▸ **Exercise aim**
Give the records again word for word. Leave every picture out.

Extracted records section start

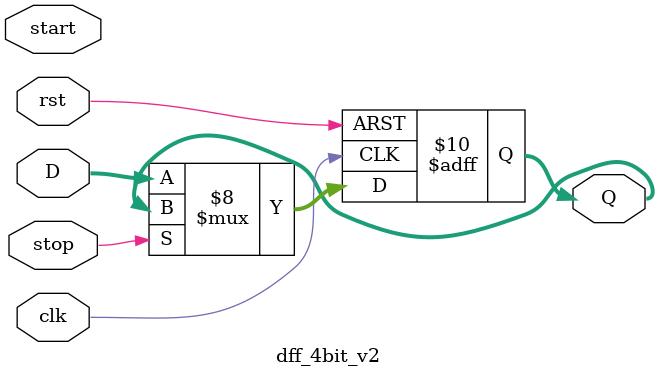
<source format=v>

module dff_4bit_v2 (D, Q, clk, rst, start, stop);
	
	input [3:0] D;
	input clk, rst, start, stop;
	output reg [3:0] Q;
	
	always @(posedge clk, posedge rst) begin
		
		if(rst == 1) Q <= 0;
		else if(stop == 1) Q <= Q;
		else if(start == 1) Q <= D;
		else Q <= D;
		
	end
	
endmodule
</source>
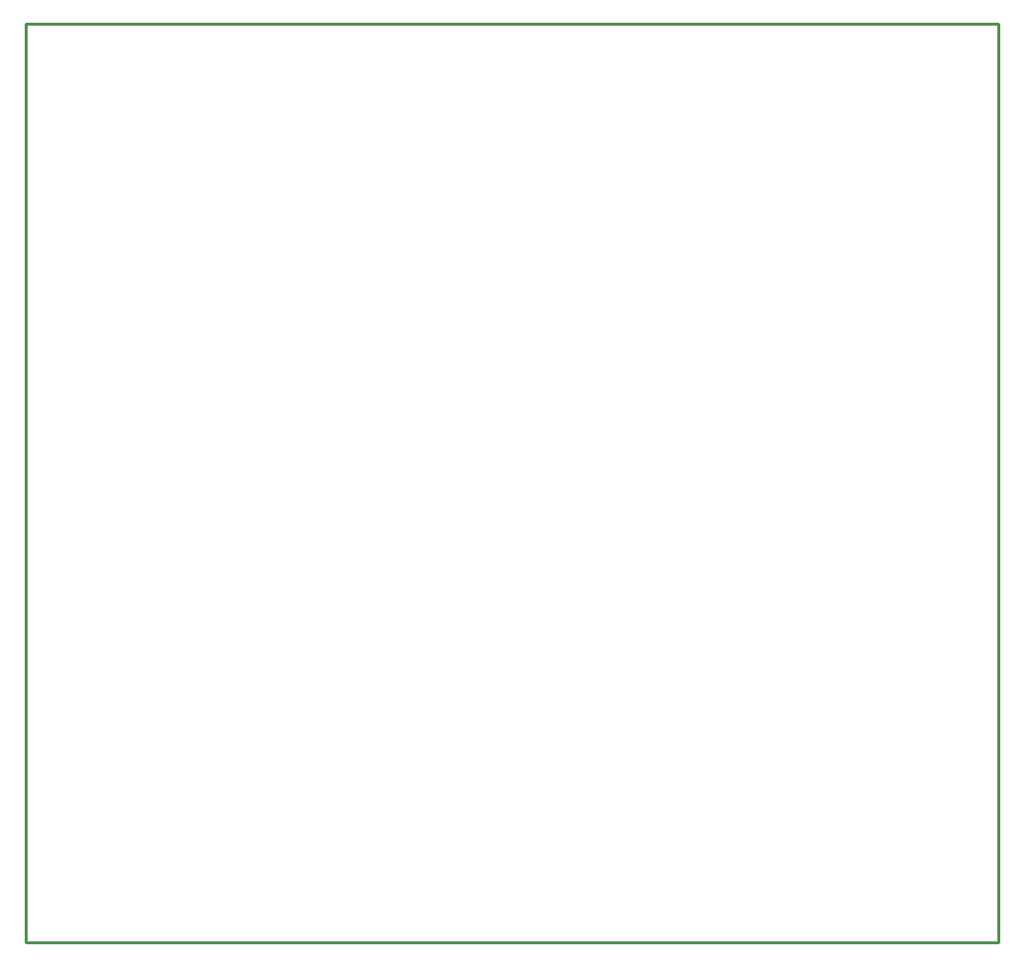
<source format=gko>
G04 start of page 4 for group 6 idx 6 *
G04 Title: (unknown), outline *
G04 Creator: pcb 20110918 *
G04 CreationDate: Thu Aug 28 18:43:41 2014 UTC *
G04 For: fosse *
G04 Format: Gerber/RS-274X *
G04 PCB-Dimensions: 348000 372000 *
G04 PCB-Coordinate-Origin: lower left *
%MOIN*%
%FSLAX25Y25*%
%LNOUTLINE*%
%ADD45C,0.0100*%
G54D45*X14000Y55000D02*Y365000D01*
X342000D02*Y55000D01*
X14000D01*
Y365000D02*X342000D01*
M02*

</source>
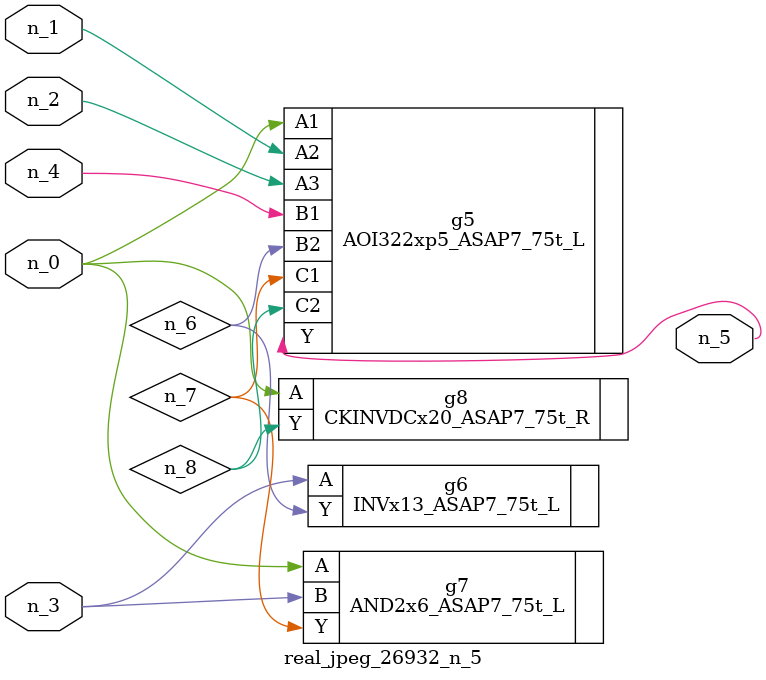
<source format=v>
module real_jpeg_26932_n_5 (n_4, n_0, n_1, n_2, n_3, n_5);

input n_4;
input n_0;
input n_1;
input n_2;
input n_3;

output n_5;

wire n_8;
wire n_6;
wire n_7;

AOI322xp5_ASAP7_75t_L g5 ( 
.A1(n_0),
.A2(n_1),
.A3(n_2),
.B1(n_4),
.B2(n_6),
.C1(n_7),
.C2(n_8),
.Y(n_5)
);

AND2x6_ASAP7_75t_L g7 ( 
.A(n_0),
.B(n_3),
.Y(n_7)
);

CKINVDCx20_ASAP7_75t_R g8 ( 
.A(n_0),
.Y(n_8)
);

INVx13_ASAP7_75t_L g6 ( 
.A(n_3),
.Y(n_6)
);


endmodule
</source>
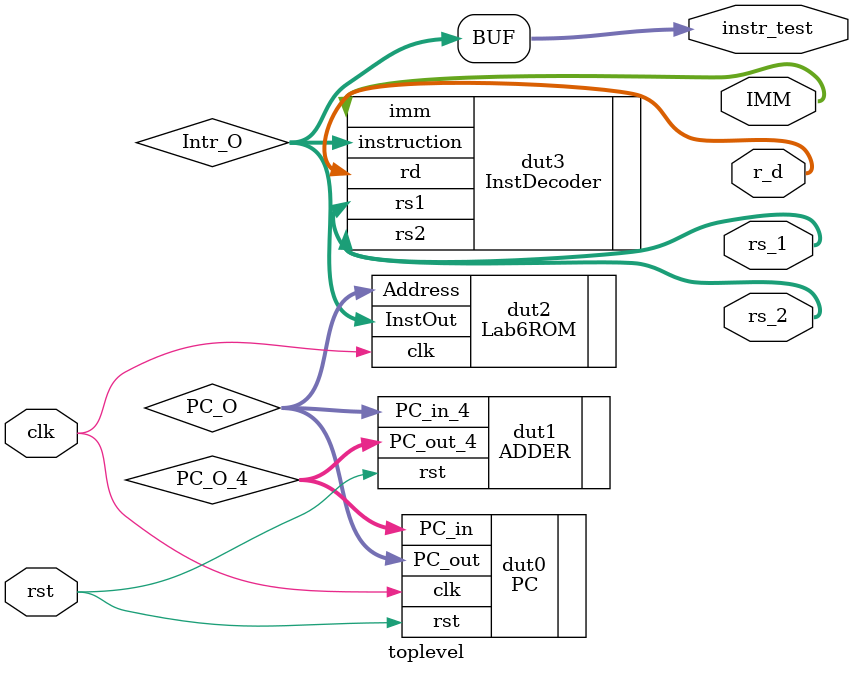
<source format=v>

module toplevel (rst, clk,r_d, rs_1, rs_2, IMM, instr_test);

input rst, clk;

wire [7:0] PC_O, PC_O_4;
wire [31:0] Intr_O;
output [4:0] rs_1, rs_2, r_d;
output [11:0] IMM;
output [31:0] instr_test;


ADDER dut1 (.rst(rst), .PC_in_4(PC_O), .PC_out_4(PC_O_4));
PC dut0 (.clk(clk), .rst(rst), .PC_in(PC_O_4), .PC_out(PC_O));
Lab6ROM dut2 (.Address(PC_O), .InstOut(Intr_O), .clk(clk));
InstDecoder dut3(.instruction(Intr_O), .rs1(rs_1), .rs2(rs_2), .rd(r_d), .imm(IMM));

assign instr_test = Intr_O;

endmodule

</source>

Extracted records section end

▸ **Response area**
<source format=v>

module dff_4bit_v2 (D, Q, clk, rst, start, stop);
	
	input [3:0] D;
	input clk, rst, start, stop;
	output reg [3:0] Q;
	
	always @(posedge clk, posedge rst) begin
		
		if(rst == 1) Q <= 0;
		else if(stop == 1) Q <= Q;
		else if(start == 1) Q <= D;
		else Q <= D;
		
	end
	
endmodule
</source>
<source format=gko>
G04 start of page 4 for group 6 idx 6 *
G04 Title: (unknown), outline *
G04 Creator: pcb 20110918 *
G04 CreationDate: Thu Aug 28 18:43:41 2014 UTC *
G04 For: fosse *
G04 Format: Gerber/RS-274X *
G04 PCB-Dimensions: 348000 372000 *
G04 PCB-Coordinate-Origin: lower left *
%MOIN*%
%FSLAX25Y25*%
%LNOUTLINE*%
%ADD45C,0.0100*%
G54D45*X14000Y55000D02*Y365000D01*
X342000D02*Y55000D01*
X14000D01*
Y365000D02*X342000D01*
M02*

</source>
<source format=v>
module real_jpeg_26932_n_5 (n_4, n_0, n_1, n_2, n_3, n_5);

input n_4;
input n_0;
input n_1;
input n_2;
input n_3;

output n_5;

wire n_8;
wire n_6;
wire n_7;

AOI322xp5_ASAP7_75t_L g5 ( 
.A1(n_0),
.A2(n_1),
.A3(n_2),
.B1(n_4),
.B2(n_6),
.C1(n_7),
.C2(n_8),
.Y(n_5)
);

AND2x6_ASAP7_75t_L g7 ( 
.A(n_0),
.B(n_3),
.Y(n_7)
);

CKINVDCx20_ASAP7_75t_R g8 ( 
.A(n_0),
.Y(n_8)
);

INVx13_ASAP7_75t_L g6 ( 
.A(n_3),
.Y(n_6)
);


endmodule
</source>
<source format=v>

module toplevel (rst, clk,r_d, rs_1, rs_2, IMM, instr_test);

input rst, clk;

wire [7:0] PC_O, PC_O_4;
wire [31:0] Intr_O;
output [4:0] rs_1, rs_2, r_d;
output [11:0] IMM;
output [31:0] instr_test;


ADDER dut1 (.rst(rst), .PC_in_4(PC_O), .PC_out_4(PC_O_4));
PC dut0 (.clk(clk), .rst(rst), .PC_in(PC_O_4), .PC_out(PC_O));
Lab6ROM dut2 (.Address(PC_O), .InstOut(Intr_O), .clk(clk));
InstDecoder dut3(.instruction(Intr_O), .rs1(rs_1), .rs2(rs_2), .rd(r_d), .imm(IMM));

assign instr_test = Intr_O;

endmodule

</source>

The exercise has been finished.